Upper bounds on the purity of Wigner positive quantum states that verify the Wigner entropy conjecture
Qipeng Qian, Christos Gagatsos
TL;DR
This work addresses the Wigner entropy conjecture for Wigner-nonnegative states by introducing a minimal, physically motivated constraint set and deriving a computable hierarchy of purity-based lower bounds on the Wigner entropy.

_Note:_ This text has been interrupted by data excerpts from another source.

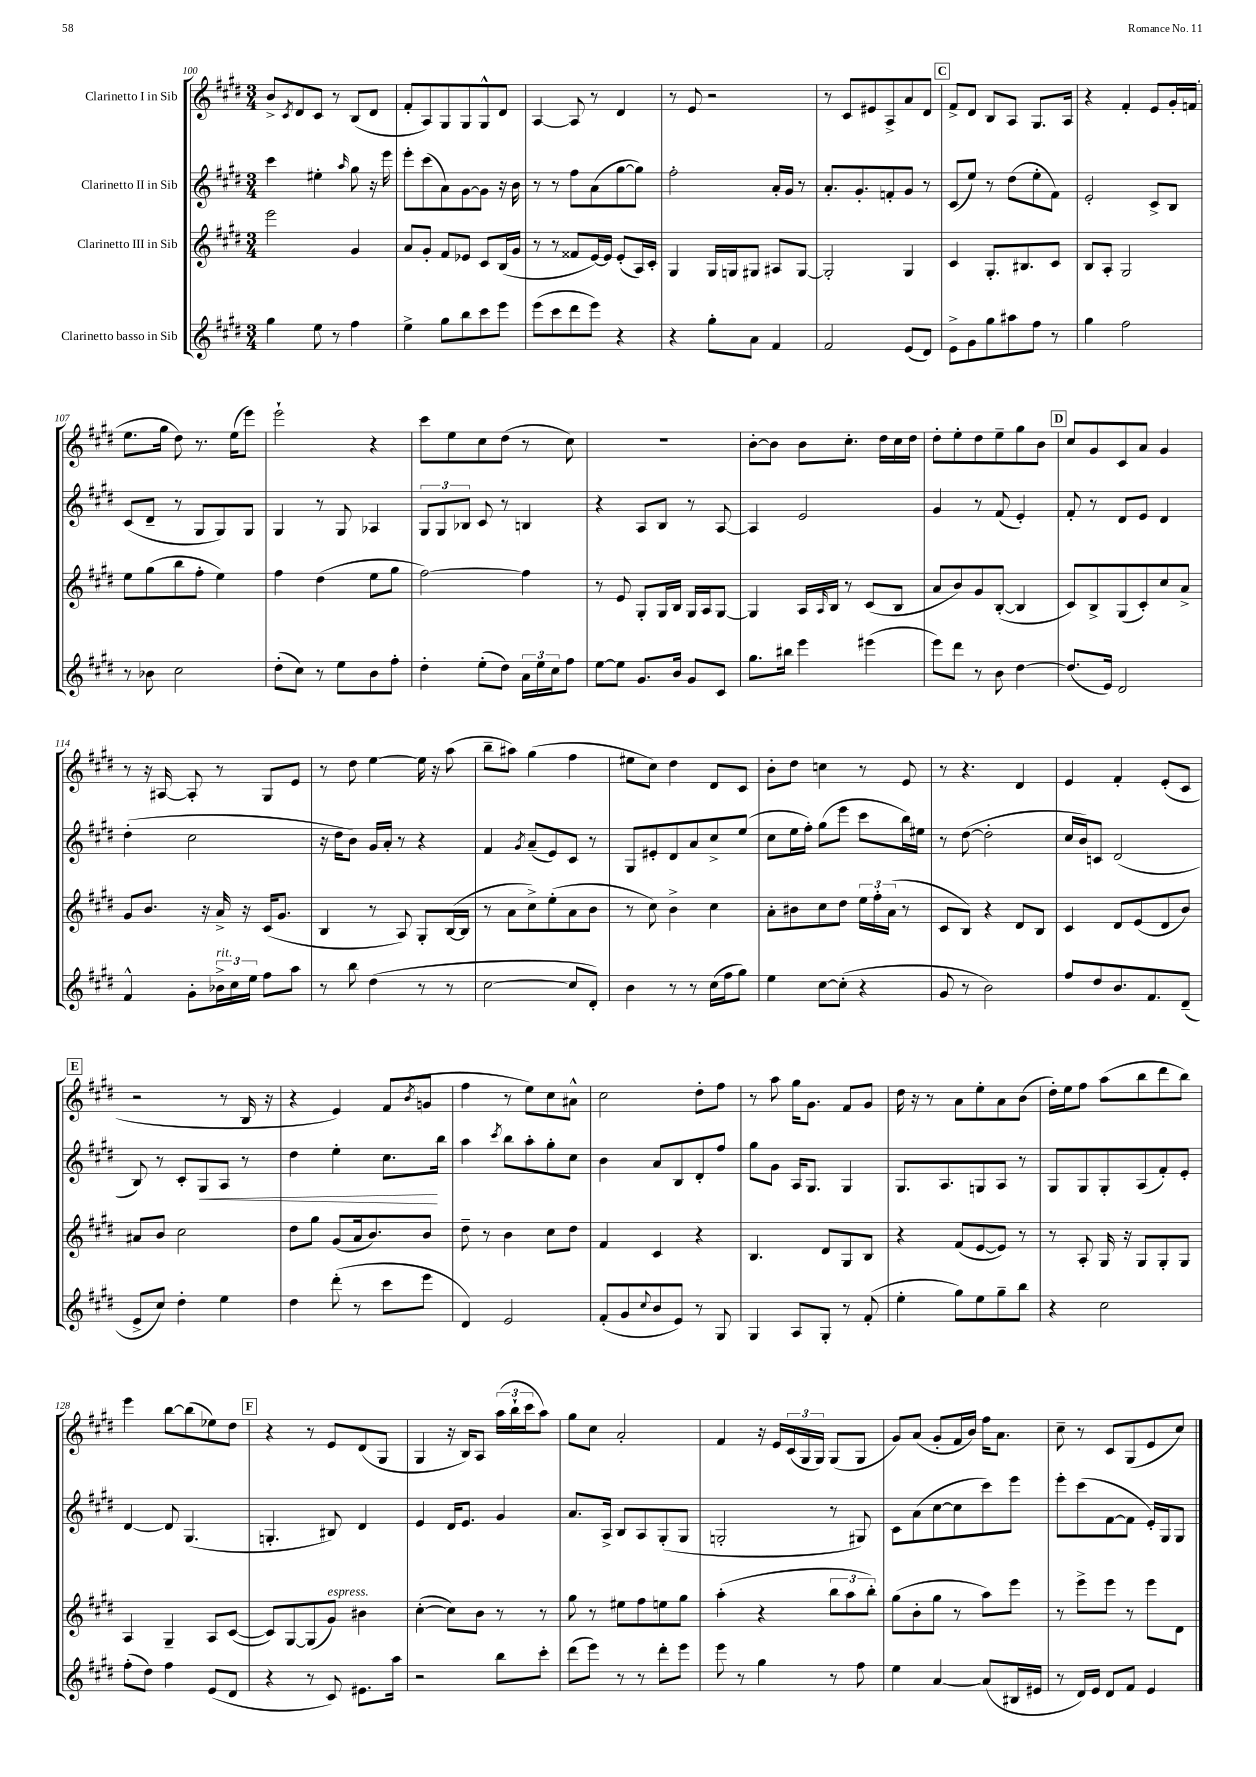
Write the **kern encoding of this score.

**kern	**kern	**kern	**dynam	**kern
*part4	*part3	*part2	*part2	*part1
*staff4	*staff3	*staff2	*staff2	*staff1
*I"Clarinetto basso in Sib	*I"Clarinetto III in Sib	*I"Clarinetto II in Sib	*	*I"Clarinetto I in Sib
*clefG2	*clefG2	*clefG2	*	*clefG2
*k[f#c#g#d#]	*k[f#c#g#d#]	*k[f#c#g#d#]	*	*k[f#c#g#d#]
*M3/4	*M3/4	*M3/4	*	*M3/4
=100	=100	=100	=100	=100
4gg#\	2eee\	4ccc#\	.	8b^/L
.	.	.	.	8qc#/
.	.	.	.	8d#/
8ee\	.	4ee#X'\	.	8c#/J
8r	.	.	.	8r
.	.	16qqaa/	.	.
4ff#\	4g#/	8gg#\	.	(8B/L
.	.	16r	.	8d#/J
.	.	16eee\	.	.
=101	=101	=101	=101	=101
4ee^\	8a/L	8eee'\L	.	8f#'/L
.	8g#'/J	(8ccc#\	.	8A/)
8gg#\L	8f#/L	8a\)	.	8G#/
8bb\	8e-X/J	[8g#\	.	8G#/
8ccc#\	8c#/L	8g#\J]	.	8G#^^/
8eee\J	(16B/L	16r	.	8d#/J
.	16g#/JJ	16b\	.	.
=102	=102	=102	=102	=102
(8eee\L	8r	8r	.	[4A/
8ccc#\	8r	8r	.	.
8ddd#\	8f##X/L	8ff#\L	.	8A/]
8eee\J)	[16e/L)	(8a\	.	8r
.	16e/JJ]	.	.	.
4r	(8e'/L	[8gg#\	.	4d#/
.	16A/L)	8gg#\J])	.	.
.	16c#'/JJ	.	.	.
=103	=103	=103	=103	=103
4r	4G#/	2ff#'\	.	8r
.	.	.	.	8e/
8gg#'\L	16G#/LL	.	.	2r
.	16Gn/J	.	.	.
8a\J	8G#X/J	.	.	.
4f#/	8A#X/L	16a'/LL	.	.
.	.	16g#/JJ	.	.
.	[8G#/J	8r	.	.
=104	=104	=104	=104	=104
2f#/	2G#'/]	8.a'/L	.	8r
.	.	.	.	8c#/L
.	.	8.g#'/	.	.
.	.	.	.	8e#X/
.	.	8fn'/	.	8A^/
(8e/L	4G#/	8g#/J	.	8a/
8d#/J)	.	8r	.	8d#/J
!!LO:REH:place=s1:t=C
=105	=105	=105	=105	=105
8e^\L	4c#/	(8c#/L	.	8f#^/L
8g#\	.	8ee/J)	.	8d#/J
8gg#\	8.G#'/L	8r	.	8B/L
8aa#X\	.	(8dd#\L	.	8A/J
.	8.B#X/	.	.	.
8ff#\J	.	8ee'\	.	8.G#/L
8r	8c#/J	8f#\J)	.	.
.	.	.	.	16A/Jk
=106	=106	=106	=106	=106
4gg#\	8B/L	2e'/	.	4r
.	8A'/J	.	.	.
2ff#\	2G#/	.	.	4f#'/
.	.	8c#^/L	.	8e/L
.	.	8B/J	.	16g#'/L
.	.	.	.	(16fn/JJ
!!LO:LB:g=z
=107	=107	=107	=107	=107
8r	8ee\L	(8c#/L	.	8.ee\L
8b-X\	(8gg#\	8d#~/J	.	.
.	.	.	.	16gg#\Jk
2cc#\	8bb\	8r	.	8dd#\)
.	8ff#'\J	8G#/L	.	8.r
.	4ee\)	8G#/)	.	.
.	.	.	.	(16ee\KL
.	.	8G#/J	.	8eee\J)
=108	=108	=108	=108	=108
(8dd#'\L	4ff#\	4G#/	.	2eee`\
8cc#\J)	.	.	.	.
8r	(4dd#\	8r	.	.
8ee\L	.	8G#/	.	.
8b\	8ee\L	4A-X/	.	4r
8ff#'\J	8gg#\J	.	.	.
=109	=109	=109	=109	=109
4dd#'\	[2ff#\)	12G#/L	.	8ccc#\L
.	.	12G#/	.	.
.	.	.	.	8ee\
.	.	12B-X/J	.	.
(8ee'\L	.	8c#/	.	8cc#\
8dd#\J)	.	8r	.	(8dd#\J
24a\LL	4ff#\]	4Bn/	.	8r
24ee\	.	.	.	.
24cc#\J	.	.	.	.
8ff#\J	.	.	.	8cc#\)
=110	=110	=110	=110	=110
[8ee\L	8r	4r	.	2.r
8ee\J]	8e/	.	.	.
8.g#/L	8G#'/L	8A/L	.	.
.	16G#/L	8B/J	.	.
16b/Jk	16B/JJ	.	.	.
8g#/L	16G#/LL	8r	.	.
.	16A/J	.	.	.
8c#/J	[8G#/J	[8A/	.	.
=111	=111	=111	=111	=111
8.gg#\L	4G#/]	4A/]	.	[8b'\L
.	.	.	.	8b\J]
16bb#X\Jk	.	.	.	.
4eee\	16A/LL	2e/	.	8b\L
.	16qqA/	.	.	.
.	16B/JJ	.	.	.
.	8r	.	.	8.cc#'\J
(4eee#X\	(8c#/L	.	.	.
.	.	.	.	16dd#\LL
.	8B/J	.	.	16cc#\
.	.	.	.	16dd#\JJ
=112	=112	=112	=112	=112
8eee\L)	8a/L	4g#/	.	8dd#'\L
8ddd#\J	8b/)	.	.	8ee'\
8r	8g#/	8r	.	8dd#\
8b\	([8B'/J	(8f#/	.	8ee~\
[4dd#\	4B/]	4e'/)	.	8gg#\
.	.	.	.	8b\J
!!LO:REH:place=s1:t=D
=113	=113	=113	=113	=113
(8.dd#/L]	8c#/L)	8f#'/	.	8cc#/L
.	8B^/	8r	.	8g#/
16e/Jk)	.	.	.	.
2d#/	(8G#/	8d#/L	.	8c#/
.	8c#'/)	8e/J	.	8a/J
.	8cc#/	4d#/	.	4g#/
.	8a^/J	.	.	.
!!LO:LB:g=z
=114	=114	=114	=114	=114
4f#^^/	8g#/L	(4dd#'\	.	8r
.	8.b/J	.	.	16r
.	.	.	.	[16A#X/
8g#'\L	.	2cc#\	.	8A#'/]
.	16r	.	.	.
!LO:TX:a:i:t=rit.	!	!	!	!
24b-X^\L	16a^/	.	.	8r
24cc#\	.	.	.	.
.	16r	.	.	.
24ee\JJ	.	.	.	.
8ff#\L	(16c#/KL	.	.	8G#/L
.	8.g#/J	.	.	.
8aa\J	.	.	.	8e/J
=115	=115	=115	=115	=115
8r	4B/	16r	.	8r
.	.	16dd#\KL	.	.
8bb\	.	8b\J)	.	8dd#\
(4dd#\	8r	16g#/LL	.	[4ee\
.	.	16a'/JJ	.	.
.	8A/)	8r	.	.
8r	8G#'/L	4r	.	16ee\]
.	.	.	.	16r
8r	([16B/L	.	.	(8aa\
.	16B/JJ]	.	.	.
=116	=116	=116	=116	=116
[2cc#\	8r	4f#/	.	8bb~\L
.	8a\L	.	.	8aa#X\J)
.	.	8qg#/	.	.
.	8cc#^\)	(8a~/L	.	(4gg#\
.	(8ee'\	8e/)	.	.
8cc#/L]	8a\	8c#/J	.	4ff#\
8d#'/J)	8b\J	8r	.	.
=117	=117	=117	=117	=117
4b\	8r	8G#/L	.	8ee#X\L
.	8cc#\)	8e#X'/	.	8cc#\J)
8r	4b^\	8d#/	.	4dd#\
8r	.	8a/	.	.
(16cc#\LL	4cc#\	8cc#^/	.	8d#/L
16ff#\J	.	.	.	.
8gg#\J)	.	(8ee/J	.	8c#/J
=118	=118	=118	=118	=118
4ee\	8a'\L	8cc#\L	.	8b'\L
.	8b#X\	16ee\L	.	8dd#\J
.	.	16ff#'\JJ)	.	.
[8cc#\L	8cc#\	(8gg#\L	.	4ccn\
(8cc#'\J]	8dd#\J	8eee\J	.	.
4r	24ee\LL	8ccc#\L	.	8r
.	24ff#'\	.	.	.
.	(24a\JJ	.	.	.
.	8r	16bb\L)	.	8e/
.	.	16ee#X\JJ	.	.
=119	=119	=119	=119	=119
8g#/	8c#/L	8r	.	8r
8r	8B/J)	([8dd#\	.	4.r
2b\)	4r	2dd#'\]	.	.
.	8d#/L	.	.	4d#/
.	8B/J	.	.	.
=120	=120	=120	=120	=120
8ff#/L	4c#/	16cc#/LL	.	4e/
.	.	16b/J)	.	.
8dd#/	.	8cn/J	.	.
8.b/	8d#/L	(2d#/	.	4f#'/
.	(8e/	.	.	.
8.f#/	.	.	.	.
.	8d#/	.	.	(8e'/L
(8d#~/J	8b/J)	.	.	8c#/J
!!LO:LB:g=z
!!LO:REH:place=s1:t=E
=121	=121	=121	=121	=121
8e^/L	8a#X/L	8B/)	.	2r
8cc#/J)	8b/J	8r	.	.
4dd#'\	2cc#\	8c#'/L	.	.
!	!	!	!LO:HP:b	!
.	.	8G#/	<	.
4ee\	.	8A/J	.	8r
.	.	8r	.	16B/
.	.	.	.	16r
=122	=122	=122	=122	=122
4dd#\	8dd#\L	4dd#\	.	4r
.	8gg#\J	.	.	.
(8ddd#'\	(8g#/L	4ee'\	.	4e/)
8r	16a/k	.	.	.
.	8.b/)	.	.	.
8ccc#\L	.	8.cc#\L	.	(8f#/L
.	.	.	.	8qb/
8eee\J	8b/J	.	.	8gn/J
.	.	16bb\Jk	[	.
=123	=123	=123	=123	=123
4d#/)	8dd#~\	4aa\	.	4ff#\
.	8r	.	.	.
.	.	8qccc#/	.	.
2e/	4b\	8bb\L	.	8r
.	.	8aa'\	.	8ee\L)
.	8cc#\L	8gg#'\	.	8cc#\
.	8dd#\J	8cc#\J	.	8a#X^^\J
=124	=124	=124	=124	=124
(8f#'/L	4f#/	4b\	.	2cc#\
8g#/	.	.	.	.
8qqcc#/	.	.	.	.
8b/	4c#/	8a/L	.	.
8e/J)	.	8B/	.	.
8r	4r	8d#'/	.	8dd#'\L
8G#/	.	8ff#/J	.	8ff#\J
=125	=125	=125	=125	=125
4G#/	4.B/	8gg#\L	.	8r
.	.	8g#\J	.	8aa\
8A/L	.	16A/KL	.	16gg#\KL
.	.	8.G#/J	.	8.g#\J
8G#'/J	8d#/L	.	.	.
8r	8G#/	4G#/	.	8f#/L
(8f#'/	8B/J	.	.	8g#/J
=126	=126	=126	=126	=126
4ee'\	4r	8.G#/L	.	16dd#\
.	.	.	.	16r
.	.	.	.	8r
.	.	8.A/	.	.
8gg#\L)	(8f#/L	.	.	8a\L
8ee\	[8e/	8Gn/	.	8ee'\
8gg#~\	8e/J])	8A/J	.	8a\
8bb\J	8r	8r	.	(8b\J
=127	=127	=127	=127	=127
4r	8r	8G#/L	.	16dd#'\LL)
.	.	.	.	16ee\J
.	8A'/	8G#/	.	8ff#\J
2cc#\	16G#/	8G#'/	.	(8aa\L
.	16r	.	.	.
.	8G#/L	(8A/	.	8bb\
.	8G#'/	8f#'/)	.	8ddd#\
.	8G#/J	8e'/J	.	8bb\J)
!!LO:LB:g=z
=128	=128	=128	=128	=128
(8ff#'\L	4A/	[4d#/	.	4eee\
8dd#\J)	.	.	.	.
4ff#\	4G#~/	8d#/]	.	[8bb\L
.	.	(4.G#/	.	(8bb\]
(8e/L	8A/L	.	.	8ee-X\)
8d#/J	([8c#/J	.	.	8dd#\J
!!LO:REH:place=s1:t=F
=129	=129	=129	=129	=129
4r	8c#/L])	4.Gn'/	.	4r
.	[8G#/	.	.	.
8r	(8G#/]	.	.	8r
!	!LO:TX:a:i:t=espress.	!	!	!
8c#/)	8g#/J)	8B#X/)	.	8e/L
8.e#X\L	4b#X\	4d#/	.	(8d#/
.	.	.	.	8G#/J
16aa\Jk	.	.	.	.
=130	=130	=130	=130	=130
2r	([4cc#'\	4e/	.	4G#/
.	8cc#\L])	16d#/KL	.	16r
.	.	8.e/J	.	16B/KL)
.	8b\J	.	.	8A/J
8bb\L	8r	4g#/	.	(24aa\LL
.	.	.	.	24bb`\
.	.	.	.	24ccc#\J
8ccc#'\J	8r	.	.	8aa\J)
=131	=131	=131	=131	=131
(8ddd#\L	8gg#\	8.a/L	.	8gg#\L
8eee\J)	8r	.	.	8cc#\J
.	.	16A^/Jk	.	.
8r	8ee#X\L	8B/L	.	2a'/
8r	8ff#\	8A/	.	.
8ddd#'\L	8een\	(8G#'/	.	.
8eee\J	8gg#\J	8G#/J	.	.
=132	=132	=132	=132	=132
8eee\	(4aa'\	2Gn'/	.	4f#/
8r	.	.	.	.
4gg#\	4r	.	.	16r
.	.	.	.	16e/LL
.	.	.	.	(24c#/
.	.	.	.	24G#/
.	.	.	.	24G#/JJ)
8r	12bb\L	8r	.	(8G#/L
.	12aa\	.	.	.
8ff#\	.	8G#X/)	.	8G#/J
.	12bb'\J)	.	.	.
=133	=133	=133	=133	=133
4ee\	(8gg#\L	8c#\L	.	8g#/L)
.	8b'\	(8a\	.	(8a/J
[4a/	8gg#\J	[8cc#\	.	8g#'/L
.	8r	8cc#\]	.	16f#/L
.	.	.	.	16b/JJ)
(8a/L]	8aa\L)	8ccc#\)	.	16ff#\KL
.	.	.	.	8.a\J
16B#X/L	8eee\J	8eee\J	.	.
16e#X/JJ	.	.	.	.
=134	=134	=134	=134	=134
8r	8r	8eee'\L	.	8cc#~\
16d#/LL)	8eee^\L	(8ccc#\	.	8r
16e/JJ	.	.	.	.
8d#/L	8eee\J	[8f#\	.	8c#/L
8f#/J	8r	8f#\J]	.	(8G#/
4e/	8eee\L	16e'/LL)	.	8e/
.	.	16G#/J	.	.
.	8d#\J	8G#/J	.	8cc#/J)
==	==	==	==	==
*-	*-	*-	*-	*-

Using a truncated-series expansion of $-\ln x$ and the moment structure of the Wigner function, it constructs bounds $B_n$ and translates them into explicit purity thresholds $\mu_n$, with $\mu_2=4-2\sqrt{3}$ and a large-$n$ limit of $\mu=2/e$. It also proves the optimality of the purity-only bound under the given constraints via a flat-top extremizer and strengthens the bound by incorporating a variance term $\mathrm{Var}(X)$, yielding improved thresholds when higher moments are constrained. The results clarify why additional physicality constraints are necessary to move toward the extremal regime $\mu\le 1$, and they outline a pathway to refine the bounds via higher moments or structural quantum constraints, potentially extending to multimode settings.
Abstract
We present analytical results toward the Wigner entropy conjecture, which posits that among all physical Wigner non-negative states the Wigner entropy is minimized by pure Gaussian states for which it attains the value $1+\lnπ$.Working under a minimal set of constraints on the Wigner function, namely, non-negativity, normalization, and the pointwise bound $πW\le 1$, we construct an explicit hierarchy of lower bounds $B_n$ on $S[W]$ by combining a truncated series lower bound for $-\ln x$ with moment identities of the Wigner function.This yields closed-form purity-based sufficient conditions ensuring $S[W]\ge 1+\lnπ$.In particular, we first prove that all Wigner non-negative states with $μ\le 4-2\sqrt3$ satisfy the Wigner entropy conjecture. We further obtain a systematic purity-only relaxation of the hierarchy, yielding the simple sufficient condition $μ\le 2/e$. On top of aforesaid results, our analysis clarifies why additional physicality constraints are necessary for purity-based approaches that aim to approach the extremal case $μ\leq1$.